We have been thinking for a long time about what we should talk about at Book Space 2021, given that for the second year in a row we are all forced to be in a new reality, get used to new circumstances, and form new values. The creative director of the festival Yulia Laktionova explains why we decided to choose New Intimacy as a focal theme.
The COVID-19 pandemic, years of war in eastern Ukraine, the radicalization of society, forced isolation, and loneliness — all this has affected the way we see the world around us, the way we see ourselves and our loved ones. We live at the epicenter of a fundamental process of historical change that affects not only economics, politics, and culture, but also human relationships.
Such a familiar thing as touch — the foundation on which human relationships have been built over thousands of years — in 2020-21 for many people is no longer available.
It is noteworthy that the winner of World Press Photo in 2021 was the photo named "The First Embrace" by Danish photographer Mads Nissen. After all, no matter how long the distance is forced, sooner or later there is hope for the return of intimacy. Because its loss has now become one of the greatest torments of mankind.
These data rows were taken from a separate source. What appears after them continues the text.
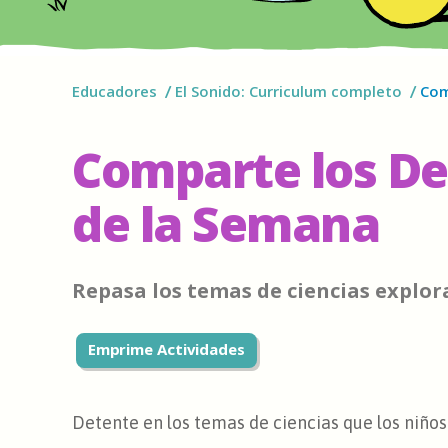
Educadores
El Sonido: Curriculum completo
Com
Comparte los D
de la Semana
Repasa los temas de ciencias explo
Emprime Actividades
Detente en los temas de ciencias que los niño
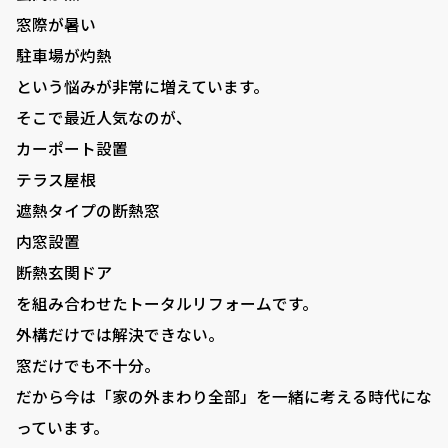
窓際が暑い
駐車場が灼熱
という悩みが非常に増えています。
そこで最近人気なのが、
カーポート設置
テラス屋根
遮熱タイプの断熱窓
内窓設置
断熱玄関ドア
を組み合わせたトータルリフォームです。
外構だけでは解決できない。
窓だけでも不十分。
だから今は「家の外まわり全部」を一緒に考える時代にな
っています。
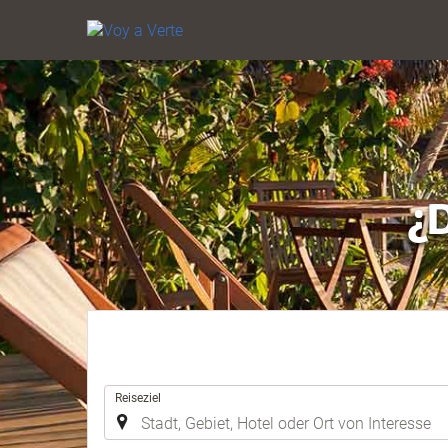
¿
.
Reiseziel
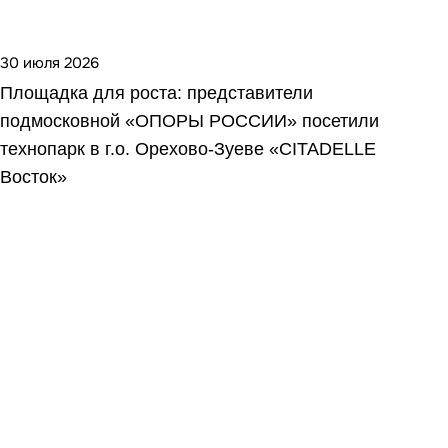
30 июля 2026
Площадка для роста: представители
подмосковной «ОПОРЫ РОССИИ» посетили
технопарк в г.о. Орехово‑Зуеве «CITADELLE
Восток»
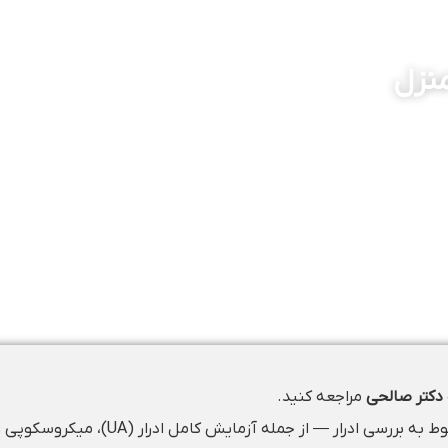
منزل
 دکتر صالحی
مراجعه کنید.
، تمامی آزمایش‌های مربوط به بررسی ادرار — از جمله آزمایش کامل ادرار (UA)، میکروسک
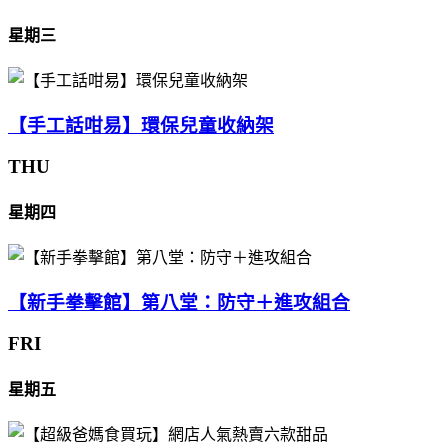
星期三
【手工話咁易】環保兒童收納架
THU
星期四
【新手拳擊館】第八堂：防守＋進攻組合
FRI
星期五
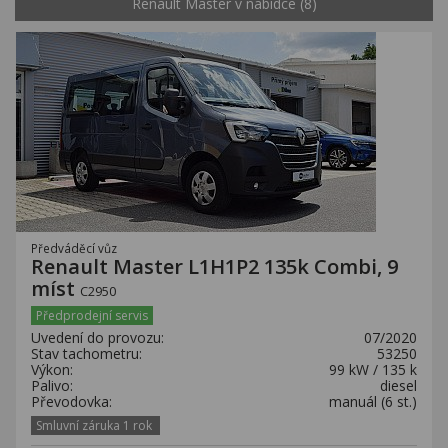
Renault Master v nabídce (8)
Předváděcí vůz
Renault Master L1H1P2 135k Combi, 9
míst
C2950
Předprodejní servis
Uvedení do provozu:
07/2020
Stav tachometru:
53250
Výkon:
99 kW / 135 k
Palivo:
diesel
Převodovka:
manuál (6 st.)
Smluvní záruka 1 rok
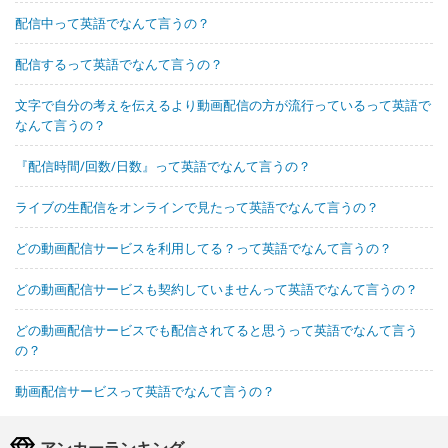
配信中って英語でなんて言うの？
配信するって英語でなんて言うの？
文字で自分の考えを伝えるより動画配信の方が流行っているって英語で
なんて言うの？
『配信時間/回数/日数』って英語でなんて言うの？
ライブの生配信をオンラインで見たって英語でなんて言うの？
どの動画配信サービスを利用してる？って英語でなんて言うの？
どの動画配信サービスも契約していませんって英語でなんて言うの？
どの動画配信サービスでも配信されてると思うって英語でなんて言う
の？
動画配信サービスって英語でなんて言うの？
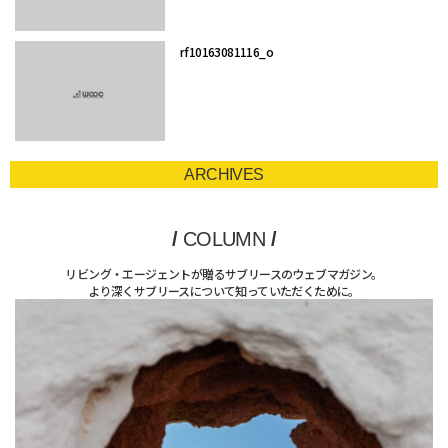
rf10163081116_o
ARCHIVES
/
COLUMN
/
リビング・エージェントが贈るサブリースのウェブマガジン。
より深くサブリースについて知っていただくために。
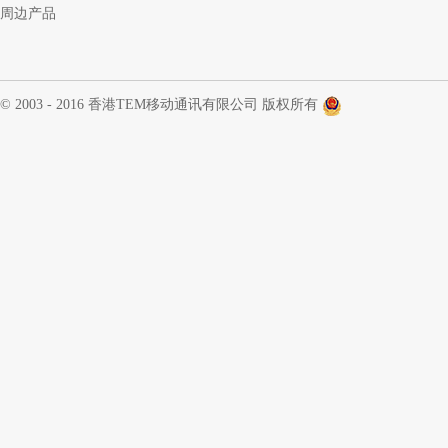
周边产品
© 2003 - 2016 香港TEM移动通讯有限公司 版权所有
Researchers from Brigham Young University (USA), after analyzing the condition of more than 300,000 people, found that social isolation and loneliness are as harmful to health as smoking 15 cigarettes a day, alcoholism, and overeating. And this is just one of the studies.
Unfortunately, the reality in which we find ourselves is for a long time. Thus, a new era requires us to seek new values, new ways of exchanging information, and new intimacy.
Literature is one of the few arts that can introduce us to the intimacy of all kinds. It creates meaning and allows us to reach out through time and space. Thanks to books, we travel through ages, get acquainted in a new way with famous and not so famous figures, we are transported to worlds we could only dream of and whose borders are still closed for us. It is the book that can connect us with a casual passer-by who reads the same title as we do, or with the dearest ones with whom we reread the same stories — albeit at a distance, but together. Equally important, literature often allows us to look deeper into ourselves, especially in isolation, when, after long escapes, we have finally met ourselves.
What do the authors think about the new world and one of the most important human needs — intimacy? Will we have to retrain ourselves to be with others? Love at a distance, closeness through eating and traveling one's own country, open conversations about inconvenient things, new formats of presence, the development of technology, and more. We will talk about all this during lectures and discussions within the focal theme of this year's festival, which will certainly help us in our search for a new intimacy - with ourselves, others, the world.